BioMedware Chief Scientist Dr. Pierre Goovaerts will present his talk, titled “Finding water service lines with hazardous material using a geostatistics-informed machine learning approach,” at the 2025 AAG Annual Meeting on March 24th at 10:10AM EST. Learn more about the conference and register here.

Attendees will learn about how water service lines (SL), crucial for connecting buildings to the public water supply, are often outdated and built from lead, presenting significant health risks to Americans. Increasingly machine learning (ML) approaches are used to identify which houses are most likely to have lines with hazardous material given features that reflect a combination of property characteristics (e.g., year built, property tax assessment), historical data (e.g., plumbing permits, meter installation records, SL installation, inspection and maintenance records), administrative spatial data, and tap water quality samples. One of the strengths of ML algorithms is that they are very flexible and not restricted to linear relationships between these predictors and the target values. Such classification algorithms are however unable to handle heterogeneity related to geographic location and similarity of homes.

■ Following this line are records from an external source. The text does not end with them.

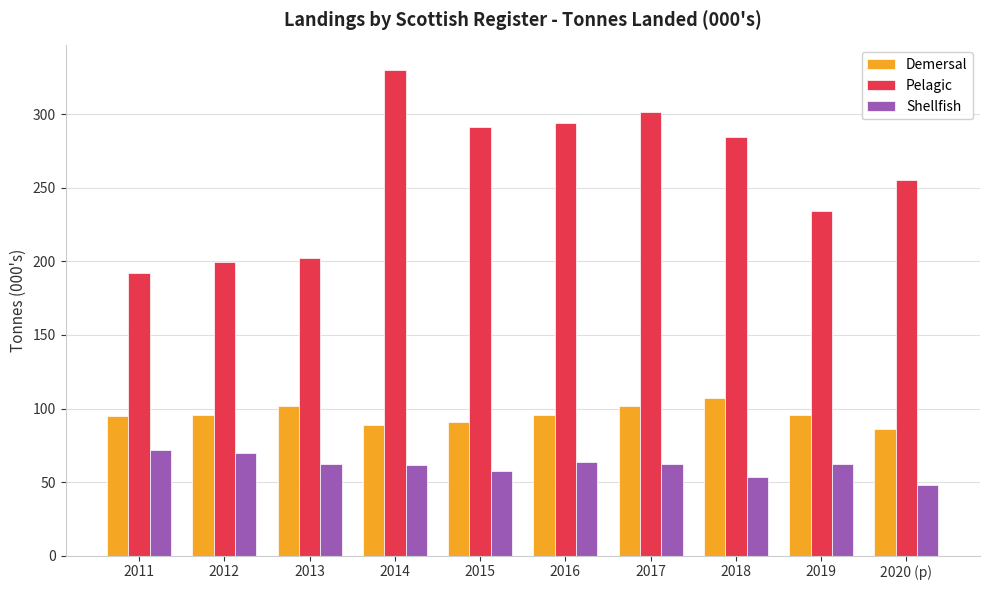

At which category is the sum across all series the highest?

2014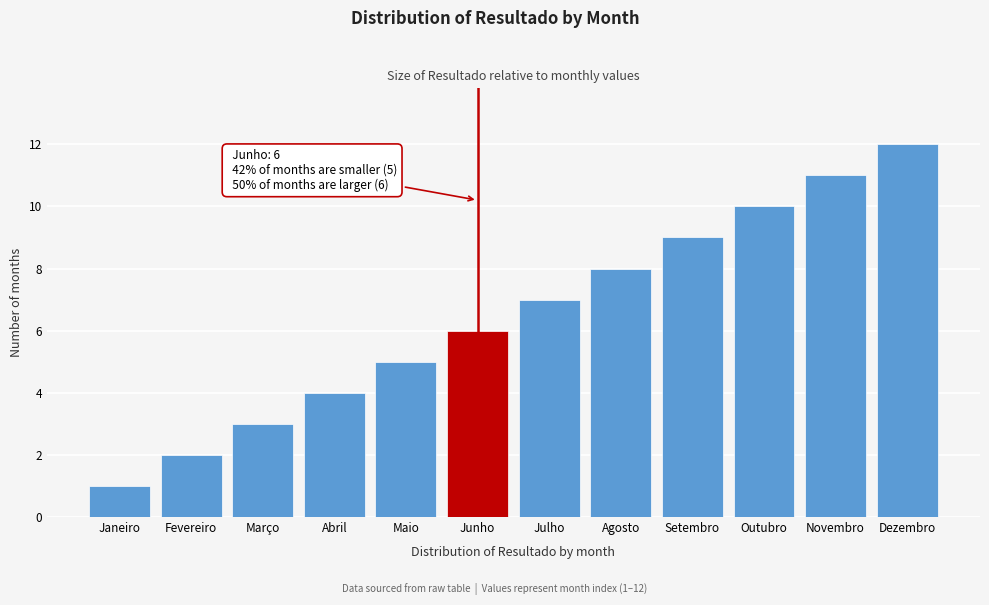

At which category does the chart reach its peak across all series?

Dezembro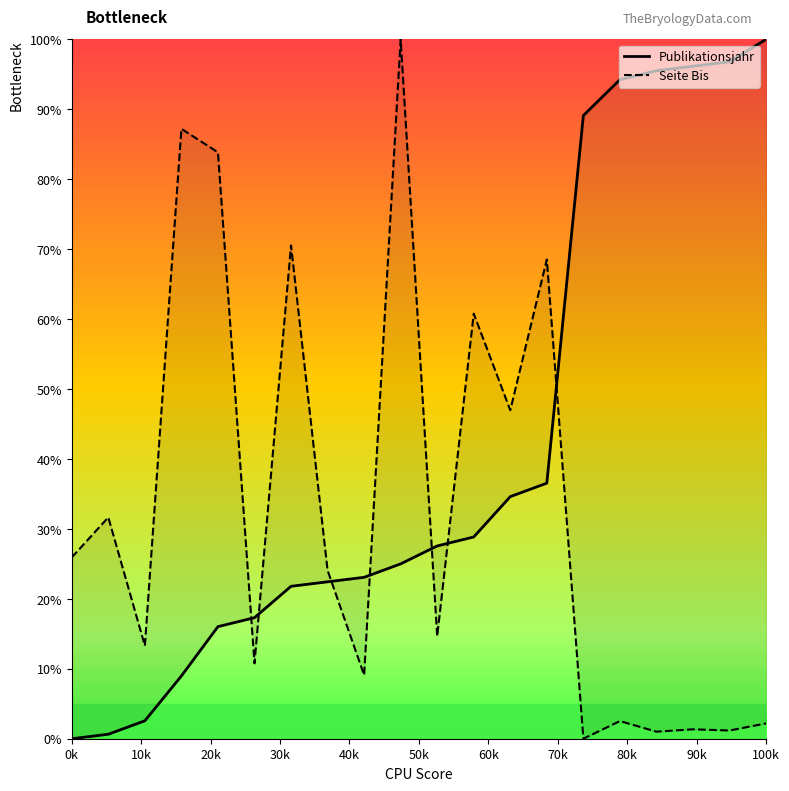

What is the difference between the maximum and minimum values in the Publikationsjahr series?

100.0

Pierre will discuss the development of a hybrid geostatistical-machine learning approach to account for secondary information in spatial predictions. This GeoAI (Geographic Artificial Intelligence) approach leverages the flexibility of Machine Learning Algorithm (MLA) and kriging algorithm. Spatial autocorrelation was incorporated using geostatistics-informed data layers (i.e., kriging estimates) as additional predictors in MLA, resulting in more accurate predictions and models of uncertainty than MLA or indicator kriging alone. The comparison study was based on a Flint dataset that includes observations (type of material) for 26,731 tax parcels and 72 covariates, notably construction year, type of fire hydrant the closest to the property, use type (residential, commercial, industrial), rental (yes/no), home value, USPS (US Postal Service), and a series of socio-demographic attributes at the census tract level.